_Excerpt provided_
————
Remove unnecessary part for Grouped Query Attention

mitmul · mitmul · commit 6afd3be0a5bc · 2025-07-12T14:56:45.000+09:00
diff --git a/convert_hf_to_gguf.py b/convert_hf_to_gguf.py
@@ -3593,8 +3593,6 @@ def set_gguf_parameters(self):
         self.gguf_writer.add_block_count(block_count)
         self.gguf_writer.add_head_count(hparams.get("num_attention_heads", 32))
         self.gguf_writer.add_layer_norm_rms_eps(hparams.get("rms_norm_eps", 1e-06))
-        self.gguf_writer.add_group_norm_eps(hparams.get("rms_norm_eps", 1e-06))
-        self.gguf_writer.add_layer_norm_eps(hparams.get("rms_norm_eps", 1e-06))
         self.gguf_writer.add_rope_freq_base(hparams.get("rope_theta", 1000000.0))
 
         # Mamba parameters
diff --git a/src/llama-model.cpp b/src/llama-model.cpp
@@ -15677,28 +15677,7 @@ struct llm_build_plamo2 : public llm_graph_context_mamba {
                     ext_factor, attn_factor, beta_fast, beta_slow
                     );
 
-            // Store original K and V for KV cache (before GQA expansion)
-            ggml_tensor * Kcur_cache = Kcur;
-            ggml_tensor * Vcur_cache = Vcur;
-
-            // PLaMo-2 GQA: expand K and V heads to match Q heads (equivalent to _expand_kv)
————
[Chart analysis data]
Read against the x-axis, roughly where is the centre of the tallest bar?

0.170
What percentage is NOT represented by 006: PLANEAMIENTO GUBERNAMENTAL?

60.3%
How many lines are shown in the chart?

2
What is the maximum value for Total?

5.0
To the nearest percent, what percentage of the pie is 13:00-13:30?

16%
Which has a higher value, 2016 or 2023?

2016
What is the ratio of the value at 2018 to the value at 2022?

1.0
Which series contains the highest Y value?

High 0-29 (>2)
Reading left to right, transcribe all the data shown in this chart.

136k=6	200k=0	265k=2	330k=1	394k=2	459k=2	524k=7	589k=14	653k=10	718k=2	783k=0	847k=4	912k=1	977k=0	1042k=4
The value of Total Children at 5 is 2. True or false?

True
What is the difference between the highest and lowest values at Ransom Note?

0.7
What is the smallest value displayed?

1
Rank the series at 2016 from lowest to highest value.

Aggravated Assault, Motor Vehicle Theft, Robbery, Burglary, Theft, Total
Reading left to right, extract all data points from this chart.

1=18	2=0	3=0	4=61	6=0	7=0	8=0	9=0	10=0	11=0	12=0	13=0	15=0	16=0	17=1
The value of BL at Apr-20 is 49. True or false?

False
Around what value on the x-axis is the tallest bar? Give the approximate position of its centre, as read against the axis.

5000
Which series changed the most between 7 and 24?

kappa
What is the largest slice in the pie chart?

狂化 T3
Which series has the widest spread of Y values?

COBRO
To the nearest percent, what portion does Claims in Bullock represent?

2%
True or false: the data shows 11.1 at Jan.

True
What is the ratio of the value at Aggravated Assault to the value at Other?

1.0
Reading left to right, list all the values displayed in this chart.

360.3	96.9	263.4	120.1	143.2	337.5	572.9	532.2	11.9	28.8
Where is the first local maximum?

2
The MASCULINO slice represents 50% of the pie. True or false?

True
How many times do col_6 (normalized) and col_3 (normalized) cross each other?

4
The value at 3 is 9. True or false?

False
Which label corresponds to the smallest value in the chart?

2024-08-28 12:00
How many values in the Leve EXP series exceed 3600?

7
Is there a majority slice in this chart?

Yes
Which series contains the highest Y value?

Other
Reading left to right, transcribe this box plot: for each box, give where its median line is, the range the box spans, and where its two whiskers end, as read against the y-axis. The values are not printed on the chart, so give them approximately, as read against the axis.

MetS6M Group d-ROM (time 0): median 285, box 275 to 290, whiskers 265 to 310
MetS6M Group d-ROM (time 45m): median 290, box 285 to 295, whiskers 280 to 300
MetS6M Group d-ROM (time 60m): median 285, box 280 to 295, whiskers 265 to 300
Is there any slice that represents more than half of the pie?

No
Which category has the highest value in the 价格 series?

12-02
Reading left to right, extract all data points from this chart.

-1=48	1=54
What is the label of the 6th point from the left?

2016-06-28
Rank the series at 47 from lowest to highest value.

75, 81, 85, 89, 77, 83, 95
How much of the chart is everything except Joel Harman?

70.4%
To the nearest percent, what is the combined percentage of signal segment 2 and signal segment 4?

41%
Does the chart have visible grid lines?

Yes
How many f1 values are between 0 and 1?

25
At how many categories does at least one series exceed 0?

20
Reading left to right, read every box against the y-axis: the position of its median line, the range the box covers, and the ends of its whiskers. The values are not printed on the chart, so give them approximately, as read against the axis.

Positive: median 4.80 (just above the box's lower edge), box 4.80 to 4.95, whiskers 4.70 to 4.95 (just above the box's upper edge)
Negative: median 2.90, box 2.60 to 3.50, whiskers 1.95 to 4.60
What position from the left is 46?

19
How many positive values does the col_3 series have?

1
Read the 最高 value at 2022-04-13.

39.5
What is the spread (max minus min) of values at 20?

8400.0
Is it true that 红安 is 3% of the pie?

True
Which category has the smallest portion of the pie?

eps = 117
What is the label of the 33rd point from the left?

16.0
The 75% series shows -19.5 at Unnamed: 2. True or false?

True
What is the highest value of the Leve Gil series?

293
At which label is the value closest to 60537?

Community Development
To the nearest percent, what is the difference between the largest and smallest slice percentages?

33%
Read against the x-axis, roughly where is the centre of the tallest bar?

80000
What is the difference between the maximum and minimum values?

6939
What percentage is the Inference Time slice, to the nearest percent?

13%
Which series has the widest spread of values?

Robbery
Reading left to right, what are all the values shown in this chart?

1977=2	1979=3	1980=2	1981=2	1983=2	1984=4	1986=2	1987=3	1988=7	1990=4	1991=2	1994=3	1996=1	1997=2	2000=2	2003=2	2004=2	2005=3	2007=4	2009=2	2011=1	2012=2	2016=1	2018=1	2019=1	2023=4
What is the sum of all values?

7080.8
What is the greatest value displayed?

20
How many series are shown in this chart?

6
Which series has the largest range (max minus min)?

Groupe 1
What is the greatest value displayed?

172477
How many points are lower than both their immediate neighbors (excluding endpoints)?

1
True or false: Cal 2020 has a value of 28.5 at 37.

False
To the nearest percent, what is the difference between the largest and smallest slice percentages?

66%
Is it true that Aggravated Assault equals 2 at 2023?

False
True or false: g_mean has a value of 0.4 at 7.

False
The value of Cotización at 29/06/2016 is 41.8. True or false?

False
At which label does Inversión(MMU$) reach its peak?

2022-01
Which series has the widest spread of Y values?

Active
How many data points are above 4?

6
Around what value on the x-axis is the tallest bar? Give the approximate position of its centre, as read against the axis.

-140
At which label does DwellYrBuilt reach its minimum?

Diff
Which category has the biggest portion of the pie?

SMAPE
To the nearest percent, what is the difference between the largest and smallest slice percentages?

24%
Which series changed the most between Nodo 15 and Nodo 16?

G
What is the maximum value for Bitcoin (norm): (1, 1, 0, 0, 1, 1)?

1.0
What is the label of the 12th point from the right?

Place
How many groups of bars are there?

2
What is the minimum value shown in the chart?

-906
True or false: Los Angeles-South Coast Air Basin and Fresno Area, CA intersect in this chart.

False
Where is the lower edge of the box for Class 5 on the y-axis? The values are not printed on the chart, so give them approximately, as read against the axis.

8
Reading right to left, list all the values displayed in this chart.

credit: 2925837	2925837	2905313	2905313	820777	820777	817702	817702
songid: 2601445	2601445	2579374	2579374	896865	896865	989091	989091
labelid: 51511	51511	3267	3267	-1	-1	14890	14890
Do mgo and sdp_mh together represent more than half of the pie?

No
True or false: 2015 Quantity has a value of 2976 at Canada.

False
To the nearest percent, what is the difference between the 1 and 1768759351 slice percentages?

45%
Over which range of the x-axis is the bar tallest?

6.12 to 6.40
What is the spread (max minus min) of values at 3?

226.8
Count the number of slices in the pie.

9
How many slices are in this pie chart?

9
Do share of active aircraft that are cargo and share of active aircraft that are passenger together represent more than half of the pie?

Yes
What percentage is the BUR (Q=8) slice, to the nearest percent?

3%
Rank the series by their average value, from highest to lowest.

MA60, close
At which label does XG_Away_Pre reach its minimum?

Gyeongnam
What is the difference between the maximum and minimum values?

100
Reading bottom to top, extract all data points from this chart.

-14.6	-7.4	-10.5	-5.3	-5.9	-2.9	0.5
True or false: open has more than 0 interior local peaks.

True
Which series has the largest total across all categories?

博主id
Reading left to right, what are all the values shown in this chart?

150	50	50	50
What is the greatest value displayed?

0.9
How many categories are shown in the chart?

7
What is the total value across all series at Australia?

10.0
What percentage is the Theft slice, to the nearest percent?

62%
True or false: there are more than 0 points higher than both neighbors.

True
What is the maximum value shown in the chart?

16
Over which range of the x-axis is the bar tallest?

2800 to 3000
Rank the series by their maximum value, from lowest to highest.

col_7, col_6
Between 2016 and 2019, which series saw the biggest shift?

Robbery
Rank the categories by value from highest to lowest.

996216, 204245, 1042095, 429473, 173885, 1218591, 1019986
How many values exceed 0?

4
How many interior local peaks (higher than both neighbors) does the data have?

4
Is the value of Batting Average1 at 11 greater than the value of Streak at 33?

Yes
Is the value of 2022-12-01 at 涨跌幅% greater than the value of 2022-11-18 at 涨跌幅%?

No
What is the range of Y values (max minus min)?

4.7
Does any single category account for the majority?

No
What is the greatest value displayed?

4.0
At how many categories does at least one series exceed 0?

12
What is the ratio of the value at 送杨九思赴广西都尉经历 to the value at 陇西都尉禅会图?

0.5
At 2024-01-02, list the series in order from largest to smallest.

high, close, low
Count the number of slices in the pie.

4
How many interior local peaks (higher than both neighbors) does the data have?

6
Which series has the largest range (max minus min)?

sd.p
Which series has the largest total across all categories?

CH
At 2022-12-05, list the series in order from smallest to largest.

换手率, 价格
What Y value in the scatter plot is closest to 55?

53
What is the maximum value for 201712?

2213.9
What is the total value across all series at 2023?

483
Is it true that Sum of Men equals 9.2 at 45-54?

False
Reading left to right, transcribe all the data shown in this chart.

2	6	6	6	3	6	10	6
————
Reproduce the whole commit diff about Grouped Query Attention, word for word. These items come from a separate source.

Remove unnecessary part for Grouped Query Attention

mitmul · mitmul · commit 6afd3be0a5bc · 2025-07-12T14:56:45.000+09:00
diff --git a/convert_hf_to_gguf.py b/convert_hf_to_gguf.py
@@ -3593,8 +3593,6 @@ def set_gguf_parameters(self):
         self.gguf_writer.add_block_count(block_count)
         self.gguf_writer.add_head_count(hparams.get("num_attention_heads", 32))
         self.gguf_writer.add_layer_norm_rms_eps(hparams.get("rms_norm_eps", 1e-06))
-        self.gguf_writer.add_group_norm_eps(hparams.get("rms_norm_eps", 1e-06))
-        self.gguf_writer.add_layer_norm_eps(hparams.get("rms_norm_eps", 1e-06))
         self.gguf_writer.add_rope_freq_base(hparams.get("rope_theta", 1000000.0))
 
         # Mamba parameters
diff --git a/src/llama-model.cpp b/src/llama-model.cpp
@@ -15677,28 +15677,7 @@ struct llm_build_plamo2 : public llm_graph_context_mamba {
                     ext_factor, attn_factor, beta_fast, beta_slow
                     );
 
-            // Store original K and V for KV cache (before GQA expansion)
-            ggml_tensor * Kcur_cache = Kcur;
-            ggml_tensor * Vcur_cache = Vcur;
-
-            // PLaMo-2 GQA: expand K and V heads to match Q heads (equivalent to _expand_kv)